Matthew van Eerde's web log
I am a Software Development Engineer in Test working for the Windows Sound team. You can contact me via email: mateer at microsoft dot com
Suppose you have a stereo stream that you want to downmix to mono. Why would you do this? Maybe you're playing stereo music to a Bluetooth headset that is in a call, and thus in "headset / handsfree" mode. Maybe you're capturing from a stereo mic and you want to show a visualization based on a mono reduction of the signal.
The basic formula to use is M = L / 2 + R / 2 but there are a couple of things to be aware of.
Consider the simplest case first where the left and right channels are identical. Naturally, the resulting mono signal is identical to both of the channels:
In particular, downmixing a stereo signal of identical full scale sine waves (power = -3 dB FS) results in a -3 dB FS mono sine wave. Well and good.
This, however, is a simple coincidence few could ever have counted upon. (A similar effect is the lack of spectral leakage if your signal period exactly matches up to your FFT window period.) As a rule, downmixing results in a loss of power. To get a basic idea of why this is, let's take two different sine waves and downmix to a two-tone:
Note that downmixing these two totally uncorrelated signals results in a loss of power of 3 dB FS; the power of the two-tone is -6 dB FS, 3 dB FS lower than each of the individual -3 dB FS signals that went into it.
It is tempting to conclude that mixing two signals of power P gives a resultant signal of power between P - 3 dB and P, depending on the degree of correlation. However, this conclusion is incorrect: signals can be correlated; uncorrelated; or anticorrelated.

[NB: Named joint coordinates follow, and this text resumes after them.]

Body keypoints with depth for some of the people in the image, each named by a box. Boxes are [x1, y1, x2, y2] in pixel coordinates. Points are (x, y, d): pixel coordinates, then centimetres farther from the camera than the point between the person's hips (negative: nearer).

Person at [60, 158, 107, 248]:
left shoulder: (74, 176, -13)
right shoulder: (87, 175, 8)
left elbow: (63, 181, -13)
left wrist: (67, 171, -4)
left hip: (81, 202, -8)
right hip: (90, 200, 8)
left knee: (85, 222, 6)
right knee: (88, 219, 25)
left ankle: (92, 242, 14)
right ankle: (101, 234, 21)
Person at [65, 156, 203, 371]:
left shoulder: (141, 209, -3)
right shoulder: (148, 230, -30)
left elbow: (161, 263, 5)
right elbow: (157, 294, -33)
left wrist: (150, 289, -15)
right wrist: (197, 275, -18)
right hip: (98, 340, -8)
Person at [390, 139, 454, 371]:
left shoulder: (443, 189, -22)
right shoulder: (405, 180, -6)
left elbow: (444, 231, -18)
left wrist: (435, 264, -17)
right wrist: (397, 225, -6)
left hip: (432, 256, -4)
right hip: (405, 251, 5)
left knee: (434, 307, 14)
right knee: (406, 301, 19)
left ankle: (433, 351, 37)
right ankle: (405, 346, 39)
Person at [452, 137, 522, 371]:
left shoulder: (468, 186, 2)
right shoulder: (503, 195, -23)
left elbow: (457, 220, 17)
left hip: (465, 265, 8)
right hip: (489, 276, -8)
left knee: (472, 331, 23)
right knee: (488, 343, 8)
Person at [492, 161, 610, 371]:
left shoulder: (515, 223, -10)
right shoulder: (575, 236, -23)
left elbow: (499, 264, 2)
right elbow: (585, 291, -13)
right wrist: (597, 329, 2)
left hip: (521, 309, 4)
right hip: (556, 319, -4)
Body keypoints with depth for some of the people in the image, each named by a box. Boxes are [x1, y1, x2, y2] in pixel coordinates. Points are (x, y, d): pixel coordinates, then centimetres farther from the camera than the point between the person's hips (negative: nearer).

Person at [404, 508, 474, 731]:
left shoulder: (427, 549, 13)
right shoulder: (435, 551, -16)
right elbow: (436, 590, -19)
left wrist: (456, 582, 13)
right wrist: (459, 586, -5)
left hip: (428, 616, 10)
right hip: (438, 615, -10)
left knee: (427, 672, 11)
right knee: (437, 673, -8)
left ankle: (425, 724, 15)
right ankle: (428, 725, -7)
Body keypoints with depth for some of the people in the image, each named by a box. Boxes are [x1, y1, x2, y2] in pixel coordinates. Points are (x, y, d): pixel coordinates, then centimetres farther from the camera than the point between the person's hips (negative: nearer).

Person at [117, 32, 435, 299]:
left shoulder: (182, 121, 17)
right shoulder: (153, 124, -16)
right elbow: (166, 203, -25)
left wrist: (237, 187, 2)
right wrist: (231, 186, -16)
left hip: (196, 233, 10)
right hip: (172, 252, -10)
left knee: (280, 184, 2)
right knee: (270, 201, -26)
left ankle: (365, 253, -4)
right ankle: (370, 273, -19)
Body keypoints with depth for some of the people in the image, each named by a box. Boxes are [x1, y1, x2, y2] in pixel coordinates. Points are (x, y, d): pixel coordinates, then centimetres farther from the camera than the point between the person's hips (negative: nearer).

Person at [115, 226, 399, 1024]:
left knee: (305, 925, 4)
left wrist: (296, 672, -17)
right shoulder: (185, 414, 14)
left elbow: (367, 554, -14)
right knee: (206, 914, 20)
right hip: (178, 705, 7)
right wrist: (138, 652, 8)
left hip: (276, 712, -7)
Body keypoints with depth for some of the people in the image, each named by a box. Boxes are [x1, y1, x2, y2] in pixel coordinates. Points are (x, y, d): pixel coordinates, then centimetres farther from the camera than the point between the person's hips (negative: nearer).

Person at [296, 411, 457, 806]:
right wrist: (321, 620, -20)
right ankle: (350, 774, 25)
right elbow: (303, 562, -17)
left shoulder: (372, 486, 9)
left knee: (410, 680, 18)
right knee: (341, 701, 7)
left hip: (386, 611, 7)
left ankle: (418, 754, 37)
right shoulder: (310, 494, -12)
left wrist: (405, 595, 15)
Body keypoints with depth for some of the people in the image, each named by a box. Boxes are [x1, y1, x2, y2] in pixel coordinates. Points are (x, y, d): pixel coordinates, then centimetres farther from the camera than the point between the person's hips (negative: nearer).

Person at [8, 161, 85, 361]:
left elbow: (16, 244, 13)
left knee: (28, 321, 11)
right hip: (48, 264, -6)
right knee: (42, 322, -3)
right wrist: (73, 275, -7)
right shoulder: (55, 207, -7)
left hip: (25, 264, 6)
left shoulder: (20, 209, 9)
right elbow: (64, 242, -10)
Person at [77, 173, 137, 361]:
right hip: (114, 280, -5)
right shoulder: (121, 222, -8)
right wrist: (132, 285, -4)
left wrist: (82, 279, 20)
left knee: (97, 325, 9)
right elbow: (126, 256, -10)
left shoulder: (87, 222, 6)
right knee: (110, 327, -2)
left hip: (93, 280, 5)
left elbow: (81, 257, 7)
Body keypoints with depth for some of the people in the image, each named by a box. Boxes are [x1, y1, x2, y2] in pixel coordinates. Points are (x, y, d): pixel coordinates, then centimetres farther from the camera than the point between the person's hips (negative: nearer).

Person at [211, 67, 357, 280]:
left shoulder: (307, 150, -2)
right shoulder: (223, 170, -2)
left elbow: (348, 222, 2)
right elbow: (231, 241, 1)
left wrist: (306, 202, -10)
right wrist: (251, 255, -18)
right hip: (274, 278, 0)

Once in a while you get a stereo microphone which captures heavily correlated L and R channels, but (due to one reason and another) inverts one of the channels. Instead of being heavily correlated, the L and R signals are now heavily anticorrelated. This is bad enough when you try to listen to it: but when you downmix to mono, the signal disappears!
The effect with a "real" stereo signal is somewhat less dramatic because it's receiving only very highly correlated signals (not perfectly correlated.) So the downmix to mono only almost totally destroys the signal.